Northern Ireland’s assembly reopened on Saturday following three-year’s of political deadlock after rival nationalist and unionist parties agreed to a new power-sharing deal with Brexit looming.
Democratic Unionist Party leader Arlene Foster was later appointed as first minister, and effective head of government, while Republican Sinn Fein’s Michelle O’Neill will serve as her deputy.
The region’s devolved assembly at Stormont collapsed in January 2017 over a scandal caused by the runaway costs of a renewable energy scheme.
Its 90 members have since sat only for one-off sessions, with numerous rounds of acrimonious negotiations failing to reach a solution, leaving basic services unattended.
But they returned on Saturday after Pro-Irish republicans and pro-British unionists struck a deal on Friday under the threat of a new regional election if they missed the latest deadline to reconvene on Monday.

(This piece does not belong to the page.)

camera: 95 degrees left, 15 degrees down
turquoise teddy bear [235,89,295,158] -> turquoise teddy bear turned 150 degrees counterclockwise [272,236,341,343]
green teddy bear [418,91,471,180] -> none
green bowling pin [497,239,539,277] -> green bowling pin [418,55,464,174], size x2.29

Foster said she was “deeply humbled” to be reinstalled as first minister, heading a new executive that features several prominent women.
“The last three years have focused too much on division and recrimination,” she said.
“There’s plenty of blame to go around but the time has come to move forward with resolution.”
The UK government in London promised a large cash injection into the small but strategically important province if the republican Sinn Fein and the Democratic Unionist Party (DUP) found an agreement.
Sinn Fein leader Mary Lou McDonald told reporters that the party was “ready to do business” after the deal was agreed.
Foster called the draft power-sharing agreement “fair”, while Downing Street said it was “a balanced package,” adding that the precise amount of new funding would be spelled out when agreement was reached.
“History is being made,” said Irish Foreign Minister Simon Coveney after both sides confirmed their support for the devolved government.
It can help “show that politics in Northern Ireland can be a force for good and brings people together,” he said.
European Commission President Ursula von der Leyen called the breakthrough “an extremely positive development for the people of Northern Ireland”.
Friday’s deal came with thousands of the region’s healthcare workers on strike.
The latest talks were launched in the wake of a December 12 UK general election that saw both the DUP and Sinn Fein lose votes to smaller groups.
Analysts attributed the losses to voter frustration at their inability to reach a compromise that could let a government in Belfast take care of the region’s daily needs.
A 1998 peace accord that ended three decades of violence over British rule of Northern Ireland in which thousands died requires the two main parties to share power.
The lack of an executive was especially fraught with danger for the region because of historic changes to its trade rules being imposed by Britain‘s pending withdrawal from the European Union.
Northern Ireland’s border with the Republic of Ireland becomes a UK-EU land frontier on Brexit.
UK Prime Minister Boris Johnson’s EU withdrawal agreement puts pressure on local authorities to maintain frictionless trade while preserving an open border on the island of Ireland.
Negotiations to revive Stormont have been stuck on disagreements over the use of the Irish language and a mechanism giving minority parties veto rights.
The draft accord requires the executive “to provide official recognition of the status of the Irish language in Northern Ireland” and to “respect the freedom of all persons… to choose, affirm, maintain and develop their national and cultural identity”.
It also eliminates the veto mechanism and compels the parties to build consensus on issues of dispute.
The UK government additionally promises to deliver a new financial package for the region that allows outstanding public sector salaries to be paid.